“Little grey cells” was all it took, he claimed. The man, the wit and the moustache, together known as Hercule Poirot, is Agatha Christie’s incomparable detective. His grey cells snatched up the most puzzling mysteries and expertly unraveled them at the core.
Much of my childhood was spent wrapped up in those books, from the hook on the first page—the seemingly impossible murder—to the satisfying and fantastical reveal, and usually neat and tidy end.
Did I learn how to use my little grey cells? A little (I hope).
But what I did learn was how good the detective was at following the evidence, even if it went directly against the most obvious solution. Something that’s easier in fiction than real life.
Us real life humans can be very stubborn; we can love the idea of learning something new but still dig in our heels when it requires us to see or do things differently. New information, same old reaction.
The most intellectual ones among us are just as guilty. Years of experience and specialized knowledge—a goal so many of us aspire to, that awed status of “expert”—serve us and move us forward, until we fail, or worse, fail to see.
If a point of failure flies in the face of what you’ve always known or done; if changed circumstances threaten the very foundation you’ve always stood on; if new facts stare you in the face and question (gasp) what you’ve never dared question, what then?

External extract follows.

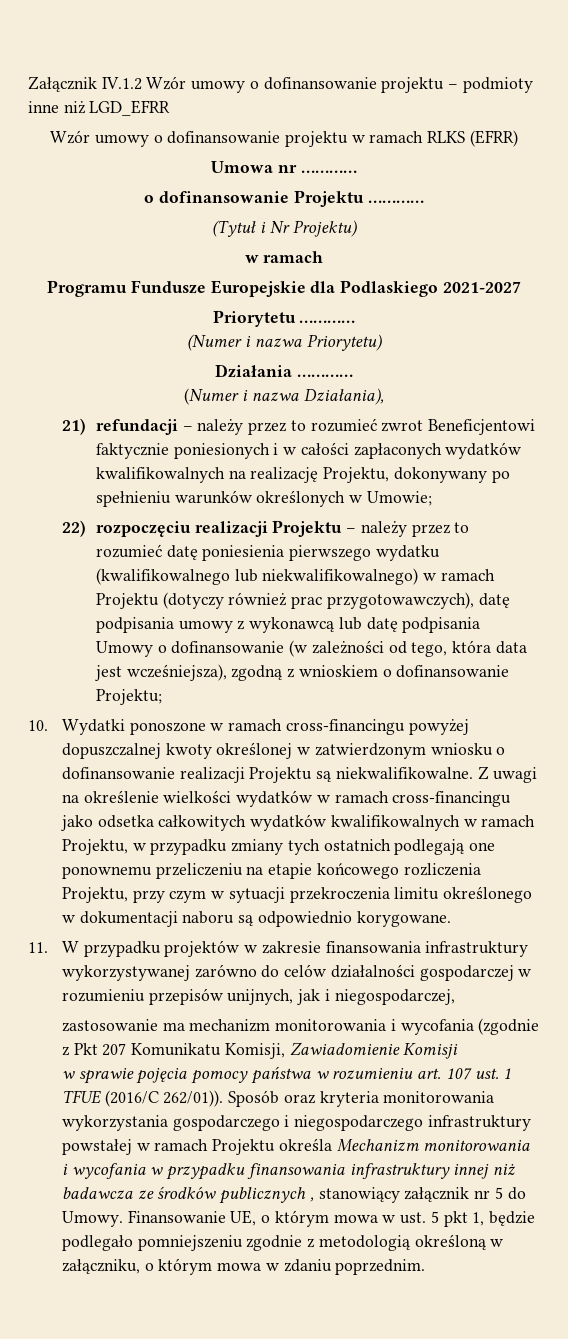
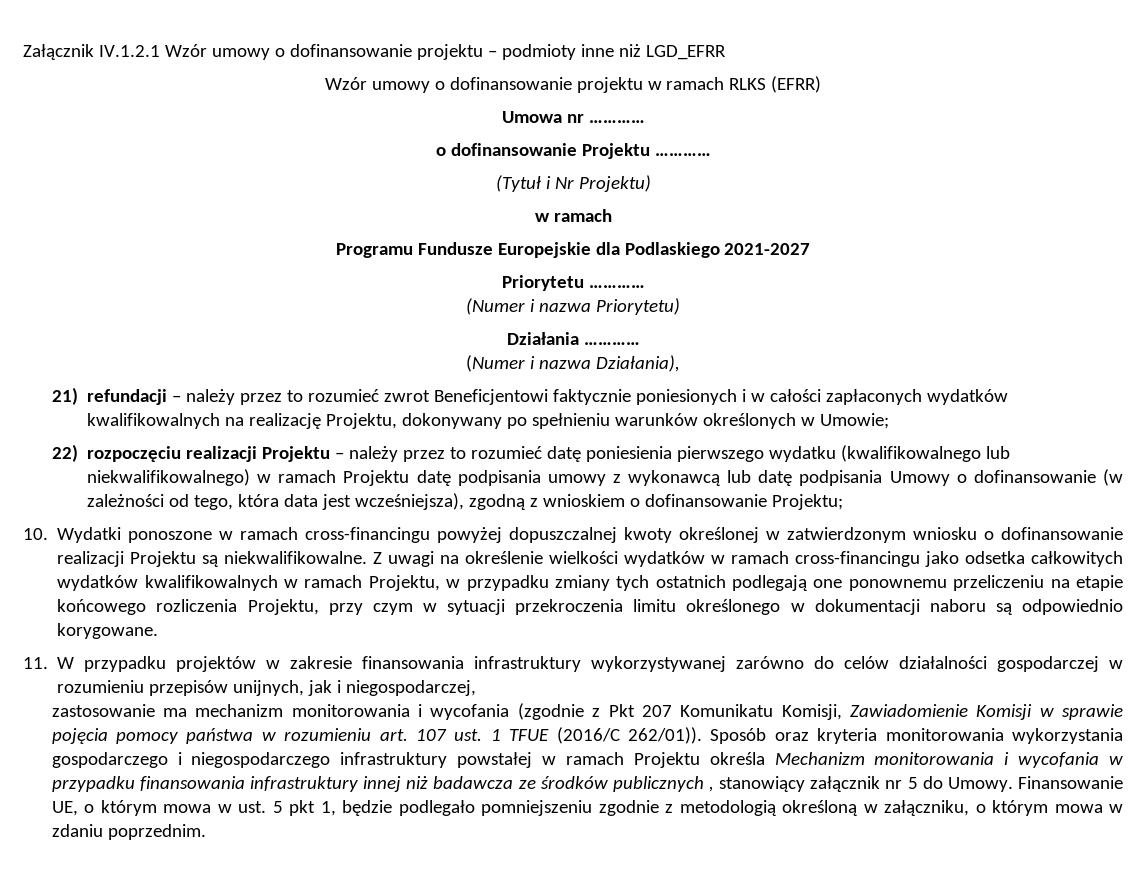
[101,77,142,90] IV.1.2 -> [98,45,160,57] IV.1.2.1
[162,592,474,609] (dotyczy również prac przygotowawczych), -> (410, 478) none
(459, 1051) // -> (1033, 712) none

How do you react? What do you do?
WWHPD? (What Would Hercule Poirot Do?)
He would challenge his own beliefs and assumptions. He would follow the evidence, no matter how counter-intuitive to his experience, and keep an open mind to possibilities. He would be curious in places where others turned a blind eye. Life isn’t a neat and tidy mystery, or even a knowable one, but our problems still need solutions, not stalemates.
Learning sometimes means putting aside experience.
Learning means keeping an open mind.
Good learners are good “belief updaters”, adapting their beliefs—no matter how precious or staunch—when they know better, even if it is difficult to accept.
Although easier in fiction, it is possible in real life. In his book Range David Epstein details how Charles Darwin relentlessly attacked his own ideas, dispensing with one model after another, until he arrived at a theory that fit the totality of the evidence.
Ralph Waldo Emerson, philosopher, poet and real-life person, tore down wall after wall in his journals in search for a style and for ideas that would both question his certainty and access his fluidity.
Art as a whole challenges established norms, tests boundaries and holds ideas up for consideration, no matter how sacred. As does science.
And innovation would not exist if we weren’t willing to challenge what we know.
Sticking to existing beliefs in the face of new evidence means we are updating our belief in the wrong direction. We get to keep our pride, but not the solution we need.
We need to embrace the understanding of a loss as much as the reinforcement of a win, because learning and experience are not an either-or proposition. As far as mysteries go, these are the kind of clues that are immensely important, and reveal answers that light the path ahead.